Note the “still,” because China’s horrible enforcement is not the main point to Conly. Her focus appears to be using a restrictive policy which amounts to a human rights violation to justify her argument that human beings don’t have a right to have more than a one or two children. Because the environment matters that much and is in such grave danger.
It’s one thing to express a concern for the environment. There can be healthy discussion and debate as to how much humans contribute to changing climate, and what the duty of the human race is to care for the environment.
It’s another argument altogether, one with dangerous connotations and ramifications, to say we need to care for the environment by restricting the amount of children we have.
Conly’s piece is objectively well-written. But for all the arguments and counterarguments it raises, it includes a sense of ignorance. Forced abortions and sterilizations are brought up once again, further in the piece:
If we say there is no moral right to have more than one child, do we pave the way for forced abortions and sterilizations? No.
No? How about yes? How else is limiting the amount of children we have going to be enforced? No birth control method is 100 percent effective. Unplanned pregnancies do happen. China is a prime example of how such policies, in the name of there being “no more right,” for the sake of population control, for the environment, of whatever else, that forced abortions and sterilizations become common.

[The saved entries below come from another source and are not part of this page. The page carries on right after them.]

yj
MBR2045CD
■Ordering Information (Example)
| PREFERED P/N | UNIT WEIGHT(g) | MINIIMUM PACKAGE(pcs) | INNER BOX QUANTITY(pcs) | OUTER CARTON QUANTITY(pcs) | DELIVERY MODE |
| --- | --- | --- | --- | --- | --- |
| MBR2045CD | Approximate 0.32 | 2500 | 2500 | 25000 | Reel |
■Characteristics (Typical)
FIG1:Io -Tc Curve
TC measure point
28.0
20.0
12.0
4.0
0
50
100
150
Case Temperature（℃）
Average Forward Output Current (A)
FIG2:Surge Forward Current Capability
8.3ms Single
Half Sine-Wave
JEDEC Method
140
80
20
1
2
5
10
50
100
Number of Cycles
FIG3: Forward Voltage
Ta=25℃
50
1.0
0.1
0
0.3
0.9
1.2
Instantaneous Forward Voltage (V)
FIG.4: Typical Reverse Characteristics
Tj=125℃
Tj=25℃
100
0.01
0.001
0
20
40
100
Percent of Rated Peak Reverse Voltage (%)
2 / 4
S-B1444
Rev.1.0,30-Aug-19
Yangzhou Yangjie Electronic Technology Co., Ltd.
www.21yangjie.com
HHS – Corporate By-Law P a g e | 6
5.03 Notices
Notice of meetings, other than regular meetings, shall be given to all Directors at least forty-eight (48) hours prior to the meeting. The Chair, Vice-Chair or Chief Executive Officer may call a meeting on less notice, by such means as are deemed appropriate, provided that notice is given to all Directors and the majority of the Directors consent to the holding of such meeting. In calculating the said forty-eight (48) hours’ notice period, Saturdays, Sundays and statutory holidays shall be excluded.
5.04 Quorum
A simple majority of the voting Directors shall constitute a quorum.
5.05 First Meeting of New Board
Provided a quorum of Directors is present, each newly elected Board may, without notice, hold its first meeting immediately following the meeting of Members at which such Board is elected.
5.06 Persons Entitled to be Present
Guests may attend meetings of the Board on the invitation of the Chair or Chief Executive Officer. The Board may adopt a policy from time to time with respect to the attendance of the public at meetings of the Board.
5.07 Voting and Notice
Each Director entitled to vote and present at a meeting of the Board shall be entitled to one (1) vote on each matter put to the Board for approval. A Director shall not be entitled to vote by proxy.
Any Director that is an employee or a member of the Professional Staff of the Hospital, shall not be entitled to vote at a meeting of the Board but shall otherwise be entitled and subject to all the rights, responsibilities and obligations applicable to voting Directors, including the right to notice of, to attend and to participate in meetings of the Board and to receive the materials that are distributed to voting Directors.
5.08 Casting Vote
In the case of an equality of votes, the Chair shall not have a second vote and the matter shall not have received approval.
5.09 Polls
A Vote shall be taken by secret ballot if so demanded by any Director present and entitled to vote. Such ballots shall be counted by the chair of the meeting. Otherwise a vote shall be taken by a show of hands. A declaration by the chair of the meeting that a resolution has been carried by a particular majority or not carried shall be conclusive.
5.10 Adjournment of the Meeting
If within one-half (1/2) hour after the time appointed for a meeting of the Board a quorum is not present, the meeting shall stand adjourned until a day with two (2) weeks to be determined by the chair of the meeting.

The issue of gender imbalance is also not as simple as Conly makes it out to be:
Gender imbalance, too, is a serious concern. However, it isn’t the one-child policy that causes gender imbalance. The cause is, in a word, sexism, where a culture finds women to be less valuable, and parents subsequently find girls less beneficial to the family. We know this doesn’t have to happen. Fertility rates have fallen greatly in Europe and the United States without any gender imbalance. And other countries that do show an artificial gender imbalance don’t have one-child policies — there’s just a preference for boys. What we need to do is change our attitudes, not have more children.
It’s not just her ignorance which is frightening, but the casualness which Conly uses in being so determined to restrict births. She lists several suggestions to achieving that end result:
- “First, we can educate people about the need to have fewer children. “
- “Second, we can make it easy to control how many children we have. We could make contraception free and readily available.”
- “Or, we can go farther, and reward those who have fewer children, say with tax breaks. “
- “Lastly, if we ever did discover that we needed sanctions to get people to refrain from having an unsustainable number of children, they wouldn’t be physical in nature. Fines may be the best way to go, and again, there is reason to think suitable fines, fixed on a sliding scale relative to income, can be effective — not 100 percent effective, which no regulation ever is, but effective enough.”
It’s not that Conly doesn’t understand the other side. She does, and notes several counterarguments. At one she adds in a line of “natural, but dangerous” when she says:
It’s new for us to think of something as immediately joyful as childbearing as harmful, and it’s hard to change our ideas when we are confronted with new circumstances. This is natural. Natural, but dangerous. We’re in a different world, a world of 7.3 billion and counting, and we need to recognize that and act accordingly. The job of government is not just to give present citizens anything they may want, but to pave the way for a prosperous, stable society for future citizens. Any kind of one-child policy will be unattractive, but the alternative looks to be worse.
I can think of worse things than the “alternative” Conly fears, a lot worse things. We’re in a different world in part because Conly has created one where people and children are regarded in such an expendable, negative light.